> WHAT IS EXPECTED: State how many lines in the following entries contain the word "consumption". No other output.

§

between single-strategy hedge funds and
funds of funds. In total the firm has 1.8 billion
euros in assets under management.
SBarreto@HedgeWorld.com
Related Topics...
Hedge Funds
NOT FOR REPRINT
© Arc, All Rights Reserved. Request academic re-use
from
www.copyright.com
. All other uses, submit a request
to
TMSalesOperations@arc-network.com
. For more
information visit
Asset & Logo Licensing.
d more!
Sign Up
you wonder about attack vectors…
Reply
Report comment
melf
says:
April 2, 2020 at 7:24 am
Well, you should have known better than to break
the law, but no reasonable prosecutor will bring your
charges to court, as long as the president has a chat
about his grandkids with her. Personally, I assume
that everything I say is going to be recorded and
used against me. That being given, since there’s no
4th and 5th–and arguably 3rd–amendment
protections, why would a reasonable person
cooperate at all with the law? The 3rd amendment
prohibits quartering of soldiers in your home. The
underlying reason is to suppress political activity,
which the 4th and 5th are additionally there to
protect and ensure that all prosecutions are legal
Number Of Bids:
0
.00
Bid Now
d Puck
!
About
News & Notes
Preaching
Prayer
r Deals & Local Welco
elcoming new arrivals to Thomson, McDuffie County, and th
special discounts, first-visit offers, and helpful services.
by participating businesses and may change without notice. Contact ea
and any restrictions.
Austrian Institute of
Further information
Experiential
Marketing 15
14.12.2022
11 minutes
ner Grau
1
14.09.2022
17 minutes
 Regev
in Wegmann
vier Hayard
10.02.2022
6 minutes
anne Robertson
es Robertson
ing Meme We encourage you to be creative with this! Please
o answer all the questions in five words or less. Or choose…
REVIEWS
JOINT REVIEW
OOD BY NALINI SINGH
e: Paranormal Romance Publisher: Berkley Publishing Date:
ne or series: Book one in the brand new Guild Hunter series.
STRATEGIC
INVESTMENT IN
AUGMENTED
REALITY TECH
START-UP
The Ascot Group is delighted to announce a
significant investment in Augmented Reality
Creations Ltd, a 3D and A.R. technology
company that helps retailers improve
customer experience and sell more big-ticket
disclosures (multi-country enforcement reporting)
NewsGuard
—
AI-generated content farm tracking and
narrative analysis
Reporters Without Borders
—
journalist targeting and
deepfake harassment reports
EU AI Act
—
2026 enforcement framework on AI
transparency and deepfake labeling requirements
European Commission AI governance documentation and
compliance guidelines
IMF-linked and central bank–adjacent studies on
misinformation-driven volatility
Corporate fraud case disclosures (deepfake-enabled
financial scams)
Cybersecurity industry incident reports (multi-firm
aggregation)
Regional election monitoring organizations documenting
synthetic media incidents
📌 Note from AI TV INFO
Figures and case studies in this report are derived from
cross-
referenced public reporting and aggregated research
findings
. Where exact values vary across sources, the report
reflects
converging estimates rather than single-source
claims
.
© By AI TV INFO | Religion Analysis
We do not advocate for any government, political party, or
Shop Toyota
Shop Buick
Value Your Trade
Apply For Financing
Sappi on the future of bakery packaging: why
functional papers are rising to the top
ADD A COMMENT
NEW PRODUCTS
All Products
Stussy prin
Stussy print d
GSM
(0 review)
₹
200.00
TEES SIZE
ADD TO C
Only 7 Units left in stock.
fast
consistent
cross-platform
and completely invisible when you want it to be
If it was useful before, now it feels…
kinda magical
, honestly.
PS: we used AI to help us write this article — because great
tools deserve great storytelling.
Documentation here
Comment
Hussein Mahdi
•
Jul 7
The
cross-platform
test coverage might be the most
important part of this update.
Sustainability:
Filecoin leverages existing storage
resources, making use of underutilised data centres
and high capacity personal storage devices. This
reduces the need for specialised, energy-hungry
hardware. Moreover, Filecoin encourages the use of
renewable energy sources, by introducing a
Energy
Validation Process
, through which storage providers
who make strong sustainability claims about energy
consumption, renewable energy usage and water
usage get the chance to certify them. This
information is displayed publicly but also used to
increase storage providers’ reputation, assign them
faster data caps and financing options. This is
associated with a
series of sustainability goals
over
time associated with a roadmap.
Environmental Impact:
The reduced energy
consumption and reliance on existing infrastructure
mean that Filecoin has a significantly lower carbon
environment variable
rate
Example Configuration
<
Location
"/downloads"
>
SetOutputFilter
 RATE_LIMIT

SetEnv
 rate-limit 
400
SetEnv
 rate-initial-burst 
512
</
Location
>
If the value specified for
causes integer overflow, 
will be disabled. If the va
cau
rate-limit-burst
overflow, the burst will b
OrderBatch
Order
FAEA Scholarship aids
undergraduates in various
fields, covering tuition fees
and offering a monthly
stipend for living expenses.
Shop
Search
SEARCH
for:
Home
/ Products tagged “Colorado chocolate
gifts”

§

> EXPECTED OUTPUT: 2